Hacker News new | ask | show | jobs
by quickthrower2 1004 days ago
Two of the things that make me cringe are mentioned. Pickle files and SAS tokens. I get nervous dealing with Azure storage. Use RBAC. They should depreciate SAS and account keys IMO.

SOC2 type auditing should have been done here so I am surprised of the reach. Having the SAS with no expiry and then the deep level of access it gave including machine backups with their own tokens. A lot of lack of defence in depth going on there.

My view is burn all secrets. Burn all environment variables. I think most systems can work based on roles. Important humans access via username password and other factors.

If you are working in one cloud you don’t in theory need secrets. If not I had the idea the other day that proxies tightly couples to vaults could be used as api adaptors to convert then into RBAC too. But I am not a security expert just paranoid lol.

4 comments

Many SOC2 audits are a joke. We were audited this year and were asked to provide screenshots of various categories (but most being of our own choosing in the end). Only requirement was screenshots needed to show date of the computer on which the screenshot had been taken, as if it couldn't be forged as well as the file/exif data.
If you forge your SOC2 evidence you will legitimately wish you were never born once caught
We aren't doing that. I just mention the lazyness of the auditors and that asking for screenshots is just dumb. At this point you can just ask a simply question: do you comply or not?
Pickle files are cringe, but they're also basically unavoidable when working with Python machine learning infrastructure. None of the major ML packages provide a proper model serialization/deserialization mechanism.

In the case of scikit-learn, the code implementing some components does so much crazy dynamic shit that it might not even be feasible to provide a well-engineered serde mechanism without a major rewrite. Or at least, that's roughly what the project's maintainers say whenever they close tickets requesting such a thing.

You should check out safetensors. They are used widely in diffusion models and LLMs https://huggingface.co/blog/safetensors-security-audit
ONNX[0], model-as-protosbufs, continuing to gain adoption will hopefully solve this issue.

[0] https://github.com/onnx/onnx

ONNX is cool, but it still only supports a minority of scikit-learn components. Some of them simply aren't compatible with ONNX's basic design.
at work we use the ONNX serialisation format for all of our prod models.
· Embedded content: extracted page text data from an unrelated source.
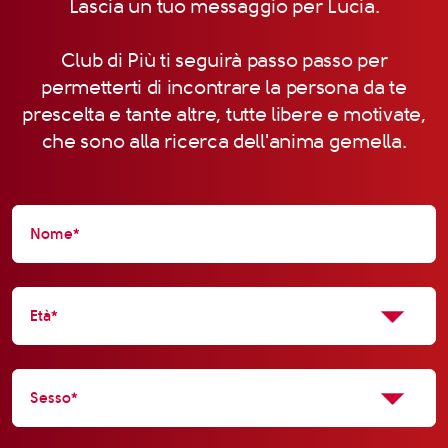
Lascia un tuo messaggio per Lucia.
Club di Più ti seguirà passo passo per
permetterti di incontrare la persona da te
prescelta e tante altre, tutte libere e motivate,
che sono alla ricerca dell'anima gemella.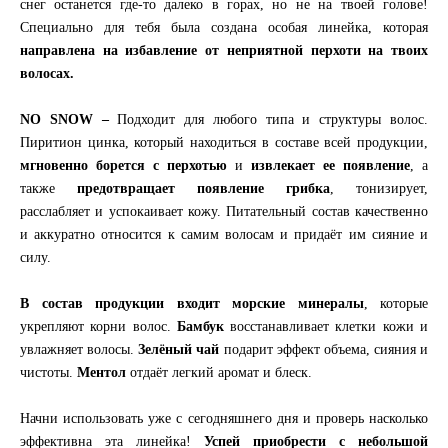
снег останется где-то далеко в горах, но не на твоей голове!
Специально для тебя была создана особая линейка, которая
направлена на избавление от неприятной перхоти на твоих
волосах.
NO SNOW –
Подходит для любого типа и структуры волос.
Пиритион цинка, который находиться в составе всей продукции,
мгновенно борется с перхотью
и
извлекает ее появление
, а
также
предотвращает появление грибка
, тонизирует,
расслабляет и успокаивает кожу. Питательный состав качественно
и аккуратно относится к самим волосам и придаёт им сияние и
силу.
В состав продукции входит морские минералы
, которые
укрепляют корни волос.
Бамбук
восстанавливает клетки кожи и
увлажняет волосы.
Зелёный чай
подарит эффект объема, сияния и
чистоты.
Ментол
отдаёт легкий аромат и блеск.
Начни использовать уже с сегодняшнего дня и проверь насколько
эффективна эта линейка!
Успей приобрести с небольшой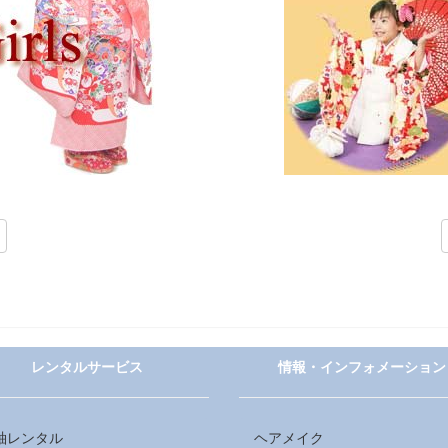
レンタルサービス
情報・インフォメーション
袖レンタル
ヘアメイク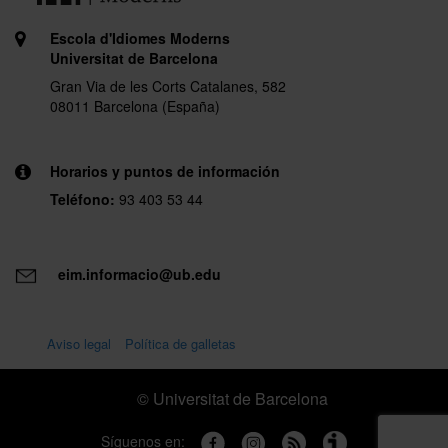
Escola d'Idiomes Moderns
Universitat de Barcelona
Gran Via de les Corts Catalanes, 582
08011 Barcelona (España)
Horarios y puntos de información
Teléfono:
93 403 53 44
eim.informacio@ub.edu
Aviso legal
Política de galletas
© Universitat de Barcelona
Síguenos en: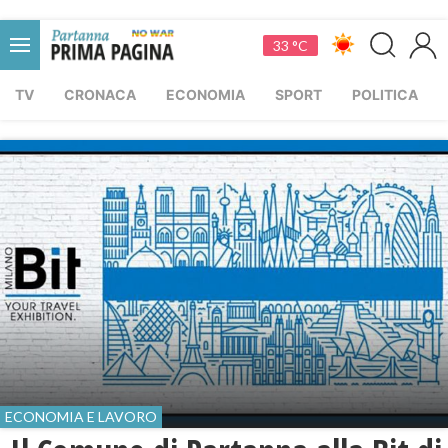
33 °C
TV
CRONACA
ECONOMIA
SPORT
POLITICA
ECONOMIA E LAVORO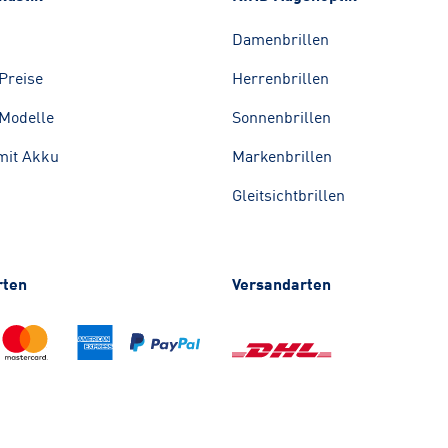
Damenbrillen
Preise
Herrenbrillen
Modelle
Sonnenbrillen
mit Akku
Markenbrillen
Gleitsichtbrillen
rten
Versandarten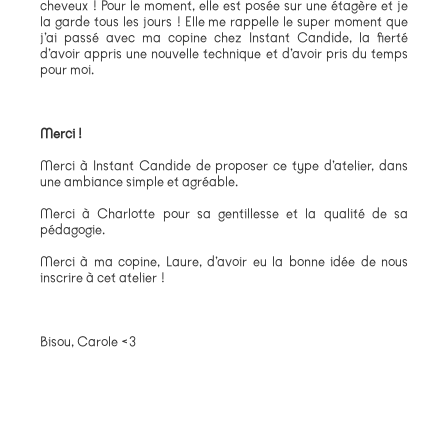
cheveux ! Pour le moment, elle est posée sur une étagère et je
la garde tous les jours ! Elle me rappelle le super moment que
j’ai passé avec ma copine chez Instant Candide, la fierté
d’avoir appris une nouvelle technique et d’avoir pris du temps
pour moi.
Merci !
Merci à Instant Candide de proposer ce type d’atelier, dans
une ambiance simple et agréable.
Merci à Charlotte pour sa gentillesse et la qualité de sa
pédagogie.
Merci à ma copine, Laure, d’avoir eu la bonne idée de nous
inscrire à cet atelier !
Bisou, Carole <3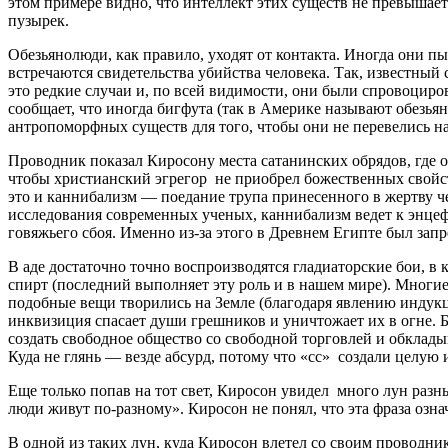
этом примере видно, что интеллект этих существ не превышает
пузырек.
Обезьянолюди, как правило, уходят от контакта. Иногда они 
встречаются свидетельства убийства человека. Так, известный
это редкие случаи и, по всей видимости, они были спровоциро
сообщает, что иногда бигфута (так в Америке называют обезья
антропоморфных существ для того, чтобы они не перевелись на
Проводник показал Киросону места сатанинских обрядов, где о
чтобы христианский эгрегор не приобрел божественных свойст
это и каннибализм — поедание трупа принесенного в жертву че
исследования современных ученых, каннибализм ведет к энцеф
говяжьего сбоя. Именно из-за этого в Древнем Египте был за
В аде достаточно точно воспроизводятся гладиаторские бои, в
спирт (последний выполняет эту роль и в нашем мире). Многи
подобные вещи творились на Земле (благодаря явлению индукц
инквизиция спасает души грешников и уничтожает их в огне.
создать свободное общество со свободной торговлей и обкладыв
Куда не глянь — везде абсурд, потому что «сс» создали целую 
Еще только попав на тот свет, Киросон увидел много лун разны
люди живут по-разному». Киросон не понял, что эта фраза озна
В одной из таких лун, куда Киросон влетел со своим проводник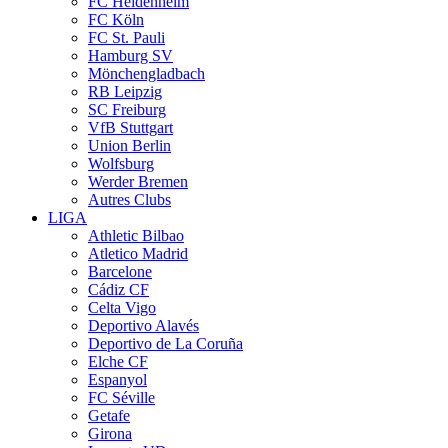
FC Heidenheim
FC Köln
FC St. Pauli
Hamburg SV
Mönchengladbach
RB Leipzig
SC Freiburg
VfB Stuttgart
Union Berlin
Wolfsburg
Werder Bremen
Autres Clubs
LIGA
Athletic Bilbao
Atletico Madrid
Barcelone
Cádiz CF
Celta Vigo
Deportivo Alavés
Deportivo de La Coruña
Elche CF
Espanyol
FC Séville
Getafe
Girona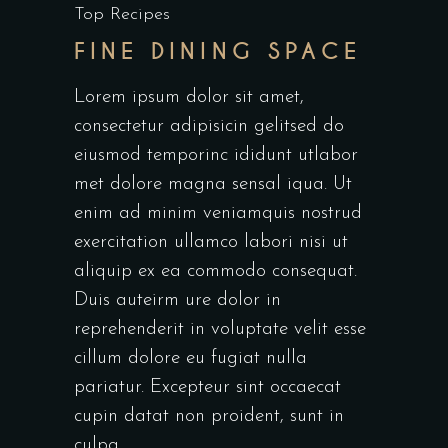
Top Recipes
FINE DINING SPACE
Lorem ipsum dolor sit amet,
consectetur adipisicin gelitsed do
eiusmod temporinc ididunt utlabor
met dolore magna sensal iqua. Ut
enim ad minim veniamquis nostrud
exercitation ullamco labori nisi ut
aliquip ex ea commodo consequat.
Duis auteirm ure dolor in
reprehenderit in voluptate velit esse
cillum dolore eu fugiat nulla
pariatur. Excepteur sint occaecat
cupin datat non proident, sunt in
culpa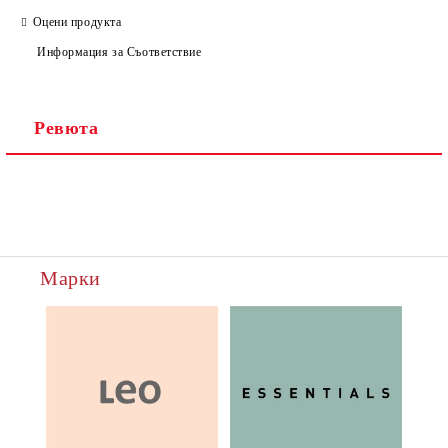
Оцени продукта
Информация за Съответствие
Ревюта
Марки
Those get loaded by the ONNX runtime for inference. works great.

perhaps it's be viable to add support for the ONNX format even for use cases like model checkpointing during training, etc ?

Absolutely, RBAC should be the default. I would also advocate separate storage accounts for public-facing data, so that any misconfiguration doesn't affect your sensitive data. Just typical "security in layers" thinking that apparently this department in MSFT didn't have.
So SAS tokens are worse that some admin setting up "FileDownloaderAccount" and then sharing its password with multiple users or using the same for different applications?

I take SAS tokens with expiration over people setting up shared RBAC account and sharing password for it.

Yes people should do proper RBAC, but point a company and I will find dozens "shared" accounts. People don't care and don't mind. When beating them up with sticks does not solve the issue SAS tokens while still not perfect help quite a lot.

FileDownloaderAccount had no copy pastable secret that can be leaked. Shared passwords are unnecessary of course and not good. If people are going to do that just use OneDrive/Dropbox rather than letting people use advanced things.